Studies since the start of the pandemic have indicated that pigs can become infected with the COVID-19 virus if exposed to high doses. But the infection is self-limited and the pigs do not show clinical signs of disease or transmit the virus to other animals.
COVID-19 and pigs: could lead to new ways of treating humans
So Rahul Nelli, research assistant professor of veterinary diagnostics and production animal medicine at Iowa State University. As well as Luis Gimenez-Lirola, associate professor of veterinary diagnostics and production animal medicine. They set out to find out why in a new study in CellDeath.
What they found could lead to new ways to treat humans who contract COVID-19. The disease that results from infection with the SARS-CoV-2 virus, the researchers say.

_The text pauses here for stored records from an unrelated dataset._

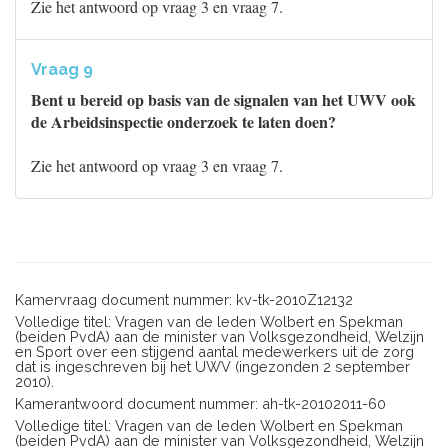
Zie het antwoord op vraag 3 en vraag 7.
Vraag 9
Bent u bereid op basis van de signalen van het UWV ook
de Arbeidsinspectie onderzoek te laten doen?
Zie het antwoord op vraag 3 en vraag 7.
Kamervraag document nummer: kv-tk-2010Z12132
Volledige titel: Vragen van de leden Wolbert en Spekman
(beiden PvdA) aan de minister van Volksgezondheid, Welzijn
en Sport over een stijgend aantal medewerkers uit de zorg
dat is ingeschreven bij het UWV (ingezonden 2 september
2010).
Kamerantwoord document nummer: ah-tk-20102011-60
Volledige titel: Vragen van de leden Wolbert en Spekman
(beiden PvdA) aan de minister van Volksgezondheid, Welzijn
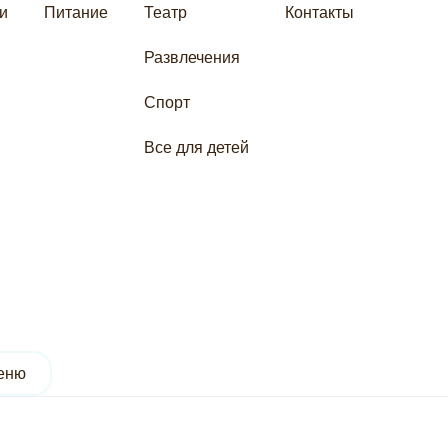
и
Питание
Контакты
Театр
Развлечения
Спорт
Все для детей
еню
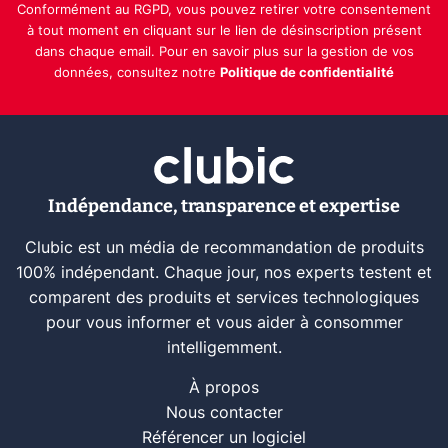
Conformément au RGPD, vous pouvez retirer votre consentement
à tout moment en cliquant sur le lien de désinscription présent
dans chaque email. Pour en savoir plus sur la gestion de vos
données, consultez notre
Politique de confidentialité
Indépendance, transparence et expertise
Clubic est un média de recommandation de produits
100% indépendant. Chaque jour, nos experts testent et
comparent des produits et services technologiques
pour vous informer et vous aider à consommer
intelligemment.
À propos
Nous contacter
Référencer un logiciel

Nelli and Gimenez-Lirola have studied how COVID-19 affects pigs for years. They have developed models that allow them to study in detail how viruses infect pigs and pig cells and how cells respond to fight infection. For the latest experiments, they introduced the virus into cultured human and porcine respiratory epithelial cells. Which cover most of the respiratory tract.
They found that pig cells underwent apoptosis, or controlled cell death, in response to infection at a higher rate than human epithelial cells.
“When we looked under the microscope, there was an interesting phenomenon inside the cells,” says Nelli. “The nuclei of the infected pig cells were beginning to fragment, but not the uninfected pig cells.”
Pig cells are about 100 times more likely to undergo apoptosis
That nucleus shredding is a telltale sign of apoptosis, which may be key to helping pigs avoid symptoms after exposure to SARS-CoV-2. Activating apoptosis in the early stages of infection essentially causes minimal tissue damage and limits viral replication. What limits serious disease.
According to the study, pig cells are about 100 times more likely to undergo apoptosis than human cells.
Human cells are more likely to undergo necrosis, another form of cell death less controlled than apoptosis. During necrosis, the contents of a cell are released into the surrounding space, causing a strong hyperimmune response that is not triggered during apoptosis.
Further study could lead to therapies designed to trigger apoptosis in human cells
The researchers hypothesize that a large-scale apoptotic response is helpful in staving off disease because it kills infected cells quickly without overreacting to the immune system, whereas large-scale necrosis and the resulting hyperimmune response are less favorable for cells. Guest.
“We don’t want to conclude too much, but this response is probably something intrinsic to the pig’s immune system that is innate and not acquired,” says Giminez-Lirola. “The idea is to kill the virus subtly but quickly enough that an excessive immune response is not triggered.”
The researchers say that further study could lead to therapies designed to trigger apoptosis in human cells. Which would allow people infected with the coronavirus to avoid severe symptoms.
The researchers’ next step is to identify all the genes activated during the infectious process and compare them with other animal species in which those genes are present. That could give them more clues about how and why other animals, such as deer, can carry the virus without suffering symptoms of illness.